The Trouble with BYU’s Religious Education (Part II)

The Trouble with BYU’s Religious Education (Part II) March 13, 2012

The previous post discussed two methodological problems with Religious Education that fostered the circumstances leading to Randy Bott’s troubling statements. In this post I will discuss what I see as the likely short-term response within RE. In the next post I will discuss my desired long-term response.

In the short-term, the Randy Bott situation will push RE professors toward what I’ll call an “orthodox professionalism.” 

Bott’s comments are a mark against not only RE but also against the University (and Mormonism) as a whole. The University will push those in RE to present themselves more professionally, which generally means that RE professors will be encouraged to only speak as experts in the fields in which they were trained. The sentiment of RE not being on par academically with the rest of the University has been building for quite some time; the Bott issue will add fuel to this fire. This pressure from the larger community in the University is what I mean by a push toward “professionalism.”

Professors in Religious Education will also come under closer scrutiny in terms of the things they teach in class and the things they say in public or put in writing. The Bott situation raises the question of how many students have heard him teach the things he said in the WaPo article. RE will work to ensure that this kind of thing doesn’t happen again. I predict that there will be less tolerance of professors presenting views that students or the wider public might take as not in line with current Church teaching. This will entail a constriction toward the middle (a movement away from both ends of the liberal-conservative ideological spectrum). Writing or speaking about anything not clearly supported by “the brethren” will not be tolerated.

I doubt that this will lead to any dismissals (although it’s possible that a few may not be given Continuing Faculty Status—BYU’s version of tenure).

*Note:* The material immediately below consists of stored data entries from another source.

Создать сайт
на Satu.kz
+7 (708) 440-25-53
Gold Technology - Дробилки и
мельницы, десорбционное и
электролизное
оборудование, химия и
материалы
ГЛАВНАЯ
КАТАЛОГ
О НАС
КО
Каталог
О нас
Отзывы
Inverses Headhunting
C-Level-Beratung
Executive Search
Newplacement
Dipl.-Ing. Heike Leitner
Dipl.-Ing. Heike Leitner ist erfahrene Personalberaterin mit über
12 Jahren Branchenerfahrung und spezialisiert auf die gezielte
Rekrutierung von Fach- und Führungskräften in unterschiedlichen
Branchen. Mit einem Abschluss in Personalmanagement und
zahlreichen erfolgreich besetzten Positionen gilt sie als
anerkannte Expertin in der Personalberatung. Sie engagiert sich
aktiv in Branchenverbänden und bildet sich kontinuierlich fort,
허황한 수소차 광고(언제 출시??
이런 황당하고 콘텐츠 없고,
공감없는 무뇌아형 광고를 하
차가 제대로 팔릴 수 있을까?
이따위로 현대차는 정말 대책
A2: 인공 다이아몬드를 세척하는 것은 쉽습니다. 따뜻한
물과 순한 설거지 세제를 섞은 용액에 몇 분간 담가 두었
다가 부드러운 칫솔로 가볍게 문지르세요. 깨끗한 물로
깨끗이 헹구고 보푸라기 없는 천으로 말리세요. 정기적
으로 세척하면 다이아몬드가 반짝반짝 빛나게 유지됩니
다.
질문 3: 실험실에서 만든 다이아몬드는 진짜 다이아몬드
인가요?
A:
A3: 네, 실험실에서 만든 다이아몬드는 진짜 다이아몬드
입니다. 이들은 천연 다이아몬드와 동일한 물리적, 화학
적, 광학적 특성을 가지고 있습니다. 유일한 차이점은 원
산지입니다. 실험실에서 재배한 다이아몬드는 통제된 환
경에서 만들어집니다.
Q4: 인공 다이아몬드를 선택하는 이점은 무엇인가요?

Instead Religious Education professors (at least those with some kind of training in religious studies) will walk the fine line of orthodox professionalism by producing respectable scholarship (i.e., peer reviewed articles and books) on safe topics. So we can expect more scholarship on Ugaritic meal rites but not on the Documentary Hypothesis; more publications on narrative humor in the Testament of Abraham but not on the Book of Abraham.

In the classroom these professors will teach in a way that students will be less likely to complain that their faith has been challenged. These profs will handle this by citing current general authorities when articulating a point of belief, and supplementing this with a more rigorous (but non-threatening) historical narrative of the Bible and Doctrine and Covenants. This kind of historical approach seems to be the most allowable, in terms of rigor, and least threatening, in terms of faith.

My sense is that the next few years will be a difficult time for professors in Religious Education; especially for new hires, who will have to be vetted as able to walk the line of orthodox professionalism before they can be hired.